Comparing WOA with different sizes of populations and numbers of iterations can show how well it works and help tune its settings for the DOCR coordination problem. Note that an increased population size with more iterations usually leads to better solutions but at the cost of using more computing resources. Because of this, it is important to find an equilibrium that fits the needs and limits of your application.

5 Conclusions

Coordinating DORs in a distributed system is a challenging nonlinear optimization problem addressed in this research.
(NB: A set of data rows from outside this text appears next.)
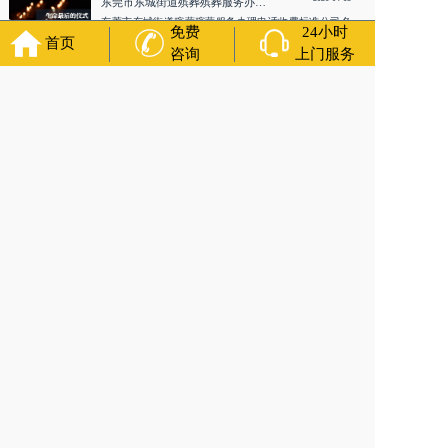
东莞市东城街道殡葬殡葬服务办理电话收费标准
东莞市东城街道殡葬殡葬服务办理电话收费标准公司名
免费
24小时
称：福寿万年长殡葬服务公司资...
首页
咨询
上门服务
殡葬服务
Funeral services
2026-08-04
东莞市望牛墩镇殡葬综合正规服务商避坑、殡葬综合全套机构标准
东莞市望牛墩镇殡葬综合正规服务商避坑、殡葬综合全
套机构标准公司名称：万年长殡...
2026-08-04
东莞市凤岗镇殡葬一站式正规收费参考 、殡葬综合一站式服务商标准
东莞市凤岗镇殡葬一站式正规收费参考 、殡葬综合一站
式服务商标准公司名称：万年长...
2026-07-14
东莞市谢岗镇附近正规殡葬公司哪家好？口碑排名与资质查询方法
东莞市谢岗镇附近正规殡葬公司哪家好？口碑排名与资
质查询方法公司名称：万年长殡...
2026-06-18
东莞市松山湖高新区殡葬陵园看墓选址咨询服务
东莞市松山湖高新区殡葬陵园看墓选址咨询服务公司名
称：福寿万年长殡葬服务公司资...
2026-05-08
东莞市殡葬联系墓地
东莞市殡葬联系墓地公司名称：福寿万年长殡葬服务公
司资质认证：营业执照认证服务...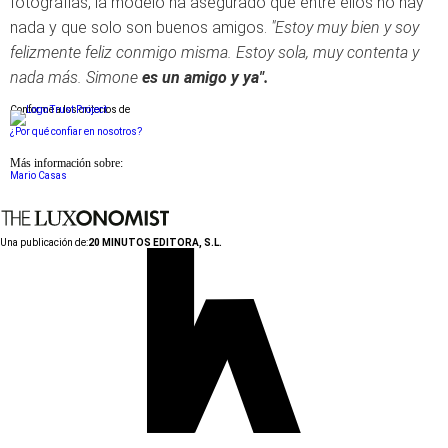
fotografías, la modelo ha asegurado que entre ellos no hay
nada y que solo son buenos amigos.
"Estoy muy bien y soy
felizmente feliz conmigo misma. Estoy sola, muy contenta y
nada más. Simone
es un amigo y ya".
Conforme a los criterios de
¿Por qué confiar en nosotros?
Más información sobre:
Mario Casas
Una publicación de:
20 MINUTOS EDITORA, S.L.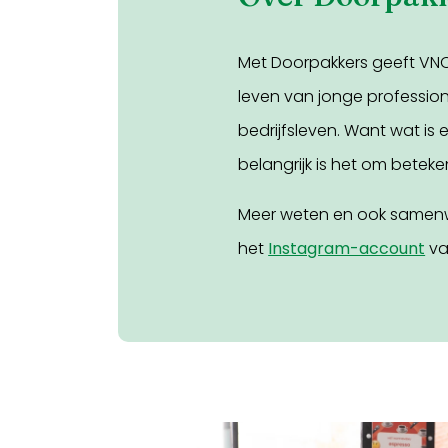
Met Doorpakkers geeft VNO-N
leven van jonge profession
bedrijfsleven. Want wat is
belangrijk is het om beteken
Meer weten en ook samenw
het
Instagram-account
va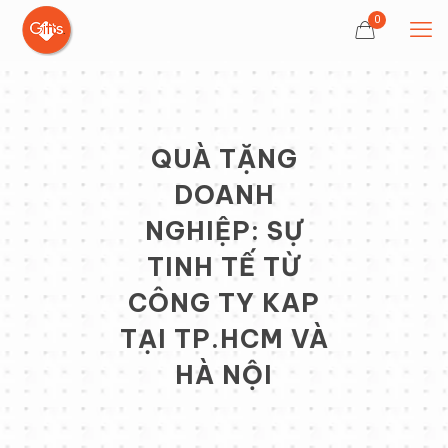
0
QUÀ TẶNG
DOANH
NGHIỆP: SỰ
TINH TẾ TỪ
CÔNG TY KAP
TẠI TP.HCM VÀ
HÀ NỘI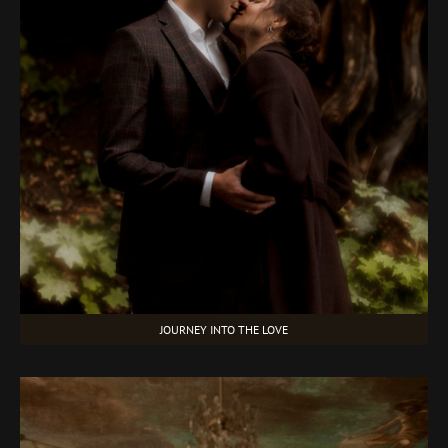
JOURNEY INTO THE LOVE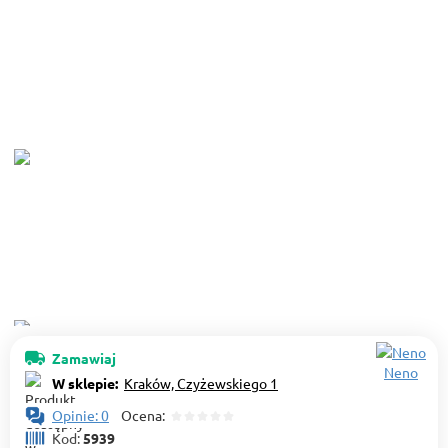
Zamawiaj
Neno
W sklepie:
Kraków, Czyżewskiego 1
Opinie: 0
Ocena:
Kod:
5939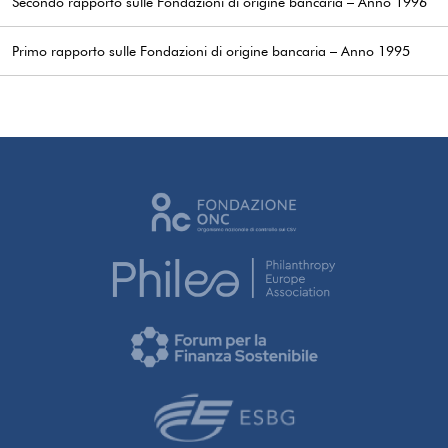
Secondo rapporto sulle Fondazioni di origine bancaria – Anno 1996
Primo rapporto sulle Fondazioni di origine bancaria – Anno 1995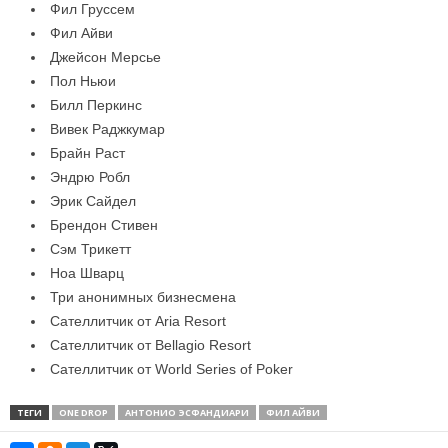
Фил Груссем
Фил Айви
Джейсон Мерсье
Пол Ньюи
Билл Перкинс
Вивек Раджкумар
Брайн Раст
Эндрю Робл
Эрик Сайдел
Брендон Стивен
Сэм Трикетт
Ноа Шварц
Три анонимных бизнесмена
Сателлитчик от Aria Resort
Сателлитчик от Bellagio Resort
Сателлитчик от World Series of Poker
ТЕГИ
ONE DROP
АНТОНИО ЭСФАНДИАРИ
ФИЛ АЙВИ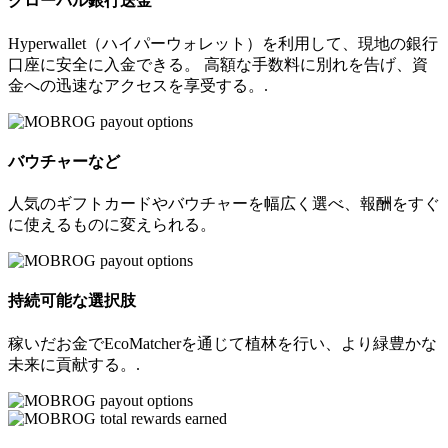
グローバル銀行送金
Hyperwallet（ハイパーウォレット）を利用して、現地の銀行
口座に安全に入金できる。 高額な手数料に別れを告げ、資
金への迅速なアクセスを享受する。.
バウチャーなど
人気のギフトカードやバウチャーを幅広く選べ、報酬をすぐ
に使えるものに変えられる。
持続可能な選択肢
稼いだお金でEcoMatcherを通じて植林を行い、より緑豊かな
未来に貢献する。.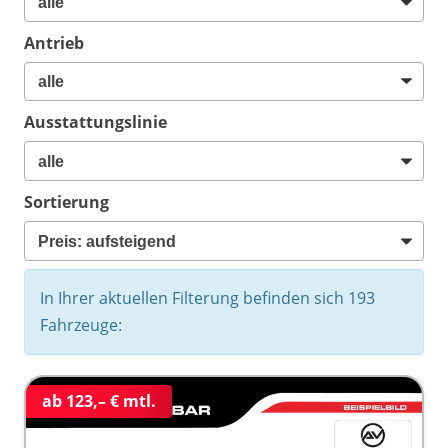
Antrieb
Ausstattungslinie
Sortierung
In Ihrer aktuellen Filterung befinden sich
193
Fahrzeuge:
ab 123,– € mtl.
The objective is to reduce the total OTs of all primary relays required to clear faults at their assigned locations. The TMS and the PS of each relay, which serves as the variables in this optimization problem, are two crucial choice criteria. The bus model's complexity causes the dimensionality to rise. Examples include the 3-bus model, which provides a six-dimensional problem, and the 9-bus and 30-bus models, which contain 24 and 38 dimensions. Due to multimodal landscapes’ enormous complexity and complicated nature, it is extremely difficult to reduce associated cost functions. We use the WOA to discover the best DOR coordination to address this. The WOA successfully avoids frequent errors, including premature convergence to inferior solutions and exhibits improved performance in multimodal situations. The WOA was additionally tested across various population sizes in a sensitivity analysis. The results showed that larger population sizes produced the best outcomes while raising the RT value. This highlights the WOA's capacity to deal with the difficult job of DOR coordination among remote networks and offers a viable path for further study and application. When handling these complicated cases, the persuasive results demonstrate that WOA outperforms. So WOA is an intriguing alternative to the standard optimizers that are widely employed in a wide range of real-world complex power system problems.